The reason is when read() syscall is interrupted (when the parent process receives SIGCHLD, read() fails with EINTR), the stream is set to error state. This is as documented in POSIX's getline:

If an error occurs, the error indicator for the stream shall be set, and the function shall return -1 and set errno to indicate the error.

If the signal was delivered to the parent before entering the read() system call, then it would be handled before system call and thus there's no EINTR on read(). That's why you may not always see the infinite loop on getline() call.

but apart from that I am almost certain that in the next iteration the getline() function should work just fine.

Once a stream is set to error, it's not automatically cleared next time. So you have to clear it yourself with clearerr.

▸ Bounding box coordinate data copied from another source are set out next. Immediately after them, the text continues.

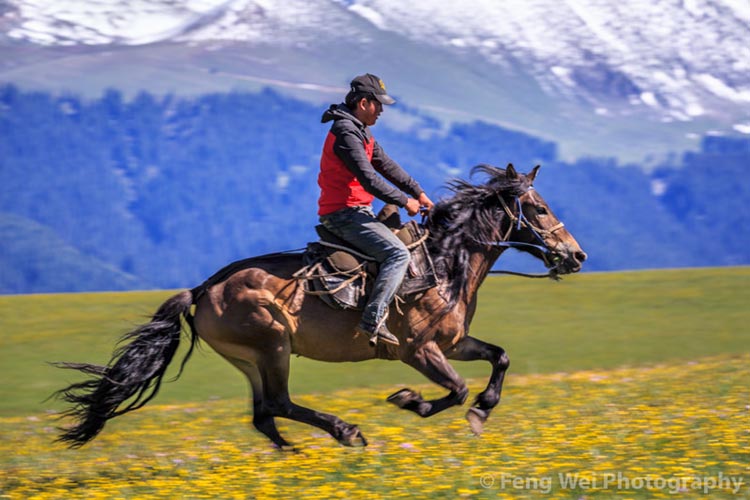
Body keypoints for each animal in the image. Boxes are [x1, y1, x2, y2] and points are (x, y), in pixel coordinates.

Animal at [55, 163, 592, 450]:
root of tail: (204, 289)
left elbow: (500, 358)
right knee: (278, 403)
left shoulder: (455, 343)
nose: (577, 256)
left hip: (248, 358)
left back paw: (296, 455)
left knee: (265, 415)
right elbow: (456, 390)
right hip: (272, 346)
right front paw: (410, 401)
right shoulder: (420, 351)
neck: (443, 265)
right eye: (539, 208)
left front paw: (483, 409)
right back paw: (346, 432)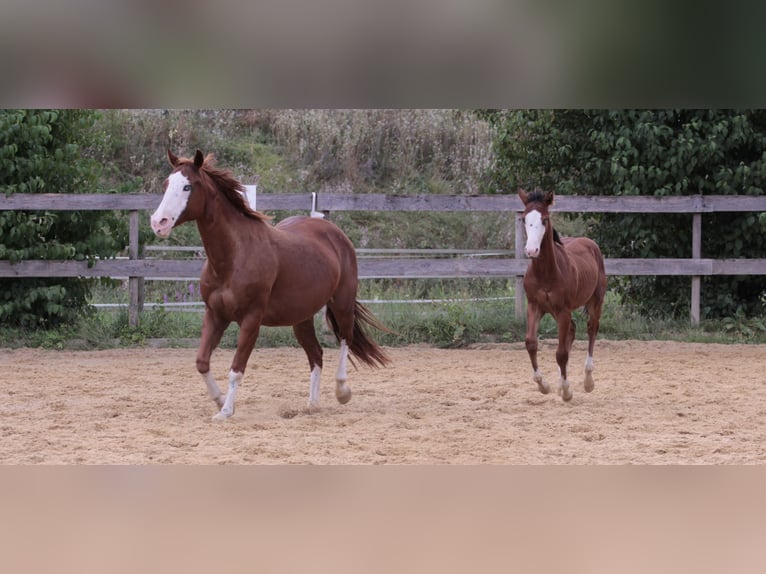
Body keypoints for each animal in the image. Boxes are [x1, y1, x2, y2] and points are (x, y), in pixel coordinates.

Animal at [150, 149, 390, 421]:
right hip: (301, 318)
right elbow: (202, 362)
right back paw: (312, 403)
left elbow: (236, 368)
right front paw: (220, 401)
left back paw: (342, 392)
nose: (159, 222)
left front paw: (226, 411)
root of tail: (334, 232)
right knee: (316, 354)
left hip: (342, 303)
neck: (233, 257)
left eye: (188, 186)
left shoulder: (251, 319)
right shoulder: (215, 315)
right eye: (166, 184)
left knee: (345, 339)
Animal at [518, 189, 607, 402]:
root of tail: (589, 242)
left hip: (595, 301)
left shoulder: (563, 310)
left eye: (544, 219)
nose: (531, 250)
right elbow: (531, 343)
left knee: (592, 329)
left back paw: (587, 381)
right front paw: (544, 386)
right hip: (554, 311)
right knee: (572, 330)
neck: (546, 273)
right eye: (524, 218)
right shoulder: (534, 306)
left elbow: (561, 354)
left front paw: (567, 391)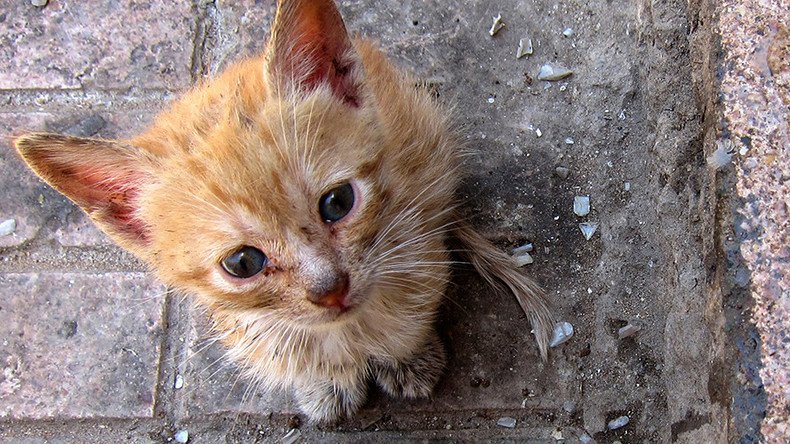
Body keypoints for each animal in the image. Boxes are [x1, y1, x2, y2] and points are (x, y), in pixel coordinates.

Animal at [13, 0, 556, 424]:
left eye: (338, 203)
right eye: (243, 263)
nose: (330, 289)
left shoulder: (416, 234)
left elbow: (412, 306)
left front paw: (407, 356)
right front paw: (326, 382)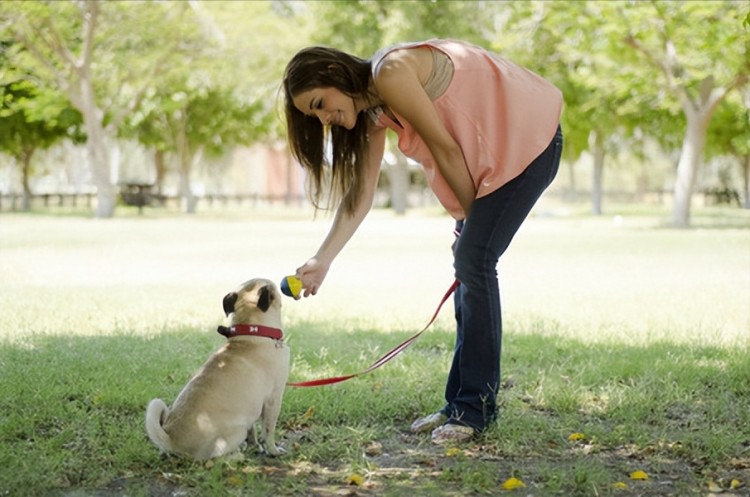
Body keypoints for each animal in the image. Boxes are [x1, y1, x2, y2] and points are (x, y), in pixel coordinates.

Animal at [146, 278, 290, 460]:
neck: (252, 333)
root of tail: (172, 440)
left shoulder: (251, 408)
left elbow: (254, 432)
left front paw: (255, 446)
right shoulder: (273, 399)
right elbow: (268, 431)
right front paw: (273, 450)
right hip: (238, 430)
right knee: (216, 458)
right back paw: (237, 456)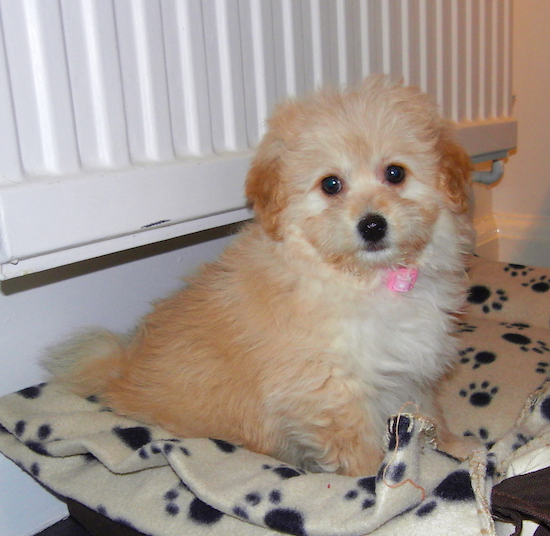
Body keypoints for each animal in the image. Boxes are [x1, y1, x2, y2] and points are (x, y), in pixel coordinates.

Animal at [45, 76, 476, 478]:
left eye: (395, 173)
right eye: (331, 184)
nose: (372, 225)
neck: (367, 279)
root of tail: (121, 367)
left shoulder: (411, 368)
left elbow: (429, 411)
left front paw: (456, 446)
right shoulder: (329, 389)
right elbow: (360, 447)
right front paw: (376, 486)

Note that this behaviour happens because of the requirement of getline; doesn't come from the interrupted system call read(). If you were to use read() directly on file descriptor STDIN_FILENO in a loop, it'll work as expected in the next iteration as you expected i.e. no infinite loop.

Alternatively, you could tell system calls to be restarted automatically with SA_RESTART flag:

sa.sa_flags = SA_RESTART;

In that case, EINTR is transparently handled and read() is restarted automatically after handling the signal and is never conveyed to getline() function.


P.S.: you should initialize sa with:

struct sigaction sa = {0};

and empty initialise the signal set with sigemptyset:

sigemptyset(&sa.sa_mask);

because you're only setting the sa_handler and rest of the fields are left uninitialized!